Addresses survivors’ economic needs

  • Shares findings on the economic impact of violence on survivors.
  • Expands the scope of the National Resource Center on Workplace Responses to Assist Victims of Domestic and Sexual Violence to include survivors of sexual harassment, work with victim service providers, enhances workforce development program and increases appropriations to support expanded scope.
  • Mandates a study on barriers to survivor’s economic access direct by the Secretary of Health and Human Services and the Secretary of Labor and requires a report to Congress on survivors of domestic violence, dating violence, sexual assault and stalking and student loans at institutes of higher education.

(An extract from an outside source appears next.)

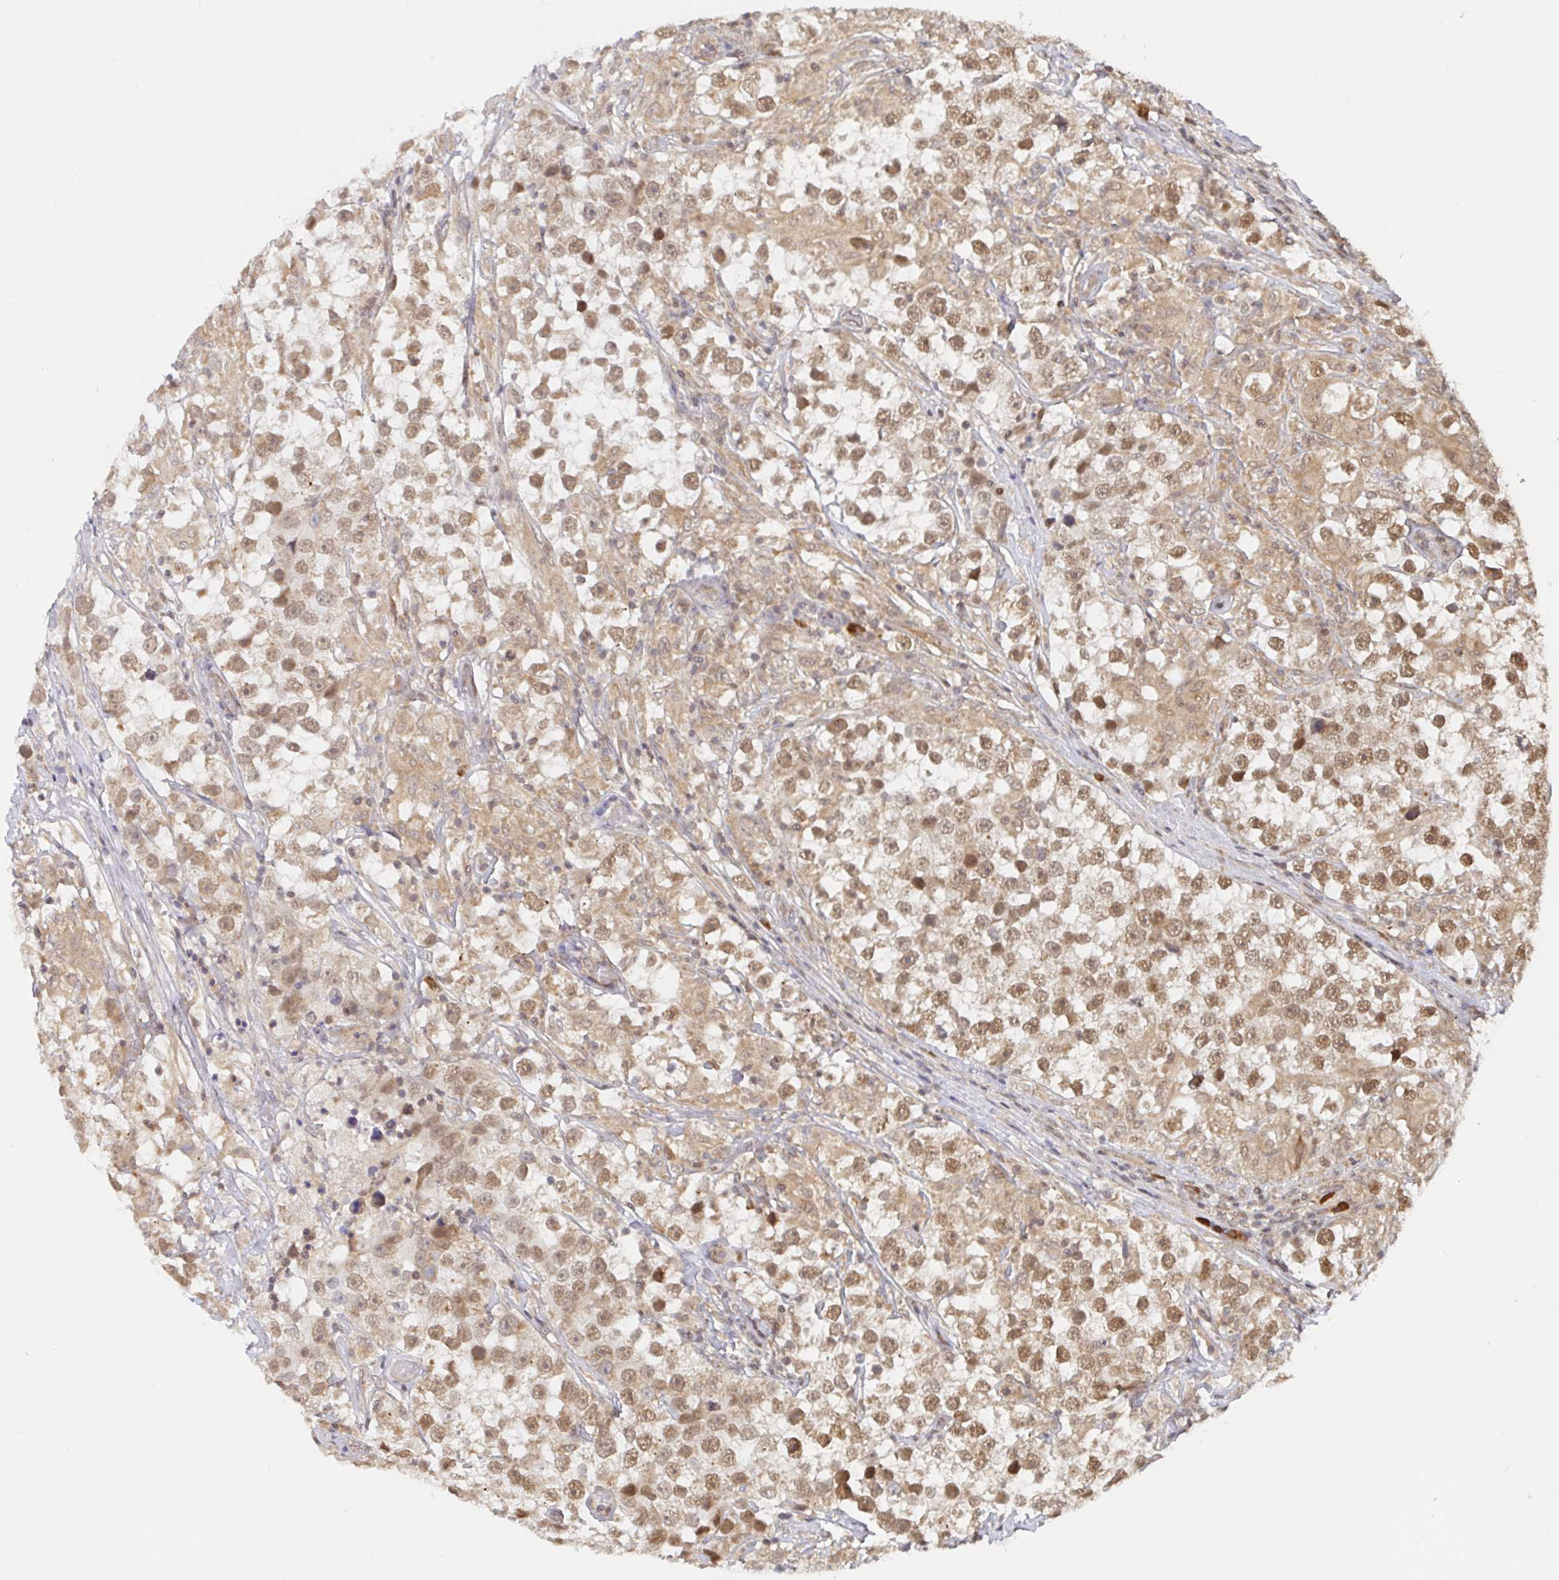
{"staining": {"intensity": "moderate", "quantity": ">75%", "location": "cytoplasmic/membranous,nuclear"}, "tissue": "testis cancer", "cell_type": "Tumor cells", "image_type": "cancer", "snomed": [{"axis": "morphology", "description": "Seminoma, NOS"}, {"axis": "topography", "description": "Testis"}], "caption": "Moderate cytoplasmic/membranous and nuclear expression for a protein is seen in approximately >75% of tumor cells of testis cancer using immunohistochemistry (IHC).", "gene": "ALG1", "patient": {"sex": "male", "age": 46}}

Improves the civil legal response

  • Creates a pilot program to fund development of electronic service of process.
  • Provides tools to ensure adjudicated abusers who are prohibited from possessing firearms do not acquire new ones.
  • Includes a more comprehensive definition of legal assistance, and expands access to legal services across grant programs.

Invests in prevention and in young people

  • Expands prevention programs on college campuses, including work with campus health centers. Requires campus climate surveys to get an accurate picture of the problem of gender-based violence on campuses.
  • Increases the funding authorization for SMART Prevention grants that prevent dating violence
  • Signfiicantly increases the authorizations for the Rape Prevention & Education Program to keep pace with the need and demand for community prevention.
  • Augments and funds the meaningful involvement of sexual assault coalitions in the implementation of the Rape Prevention & Education Program.

Increases access to safety and justice for Indian survivors

  • Reaffirms Tribal criminal jurisdiction over non-Indian perpetrators of sexual assault, stalking, child abuse, sex trafficking, obstruction of justice, and assault against Tribal law enforcement and correctional officers.
  • Creates a pilot project to allow a limited number of Alaska Native Villages to exercise special criminal jurisdiction over certain crimes.
  • Creates a reimbursement program under which the Attorney General may reimburse Tribal governments for expenses incurred in exercising special Tribal criminal jurisdiction.

Increases victim access to safe housing

  • Enhances implementation, compliance, and enforcement of VAWA’s housing protections.
  • Amends the HEARTH Act’s homelessness definition to better reflect the experiences of survivors.
  • Reauthorizes and improves the VAWA transitional housing program.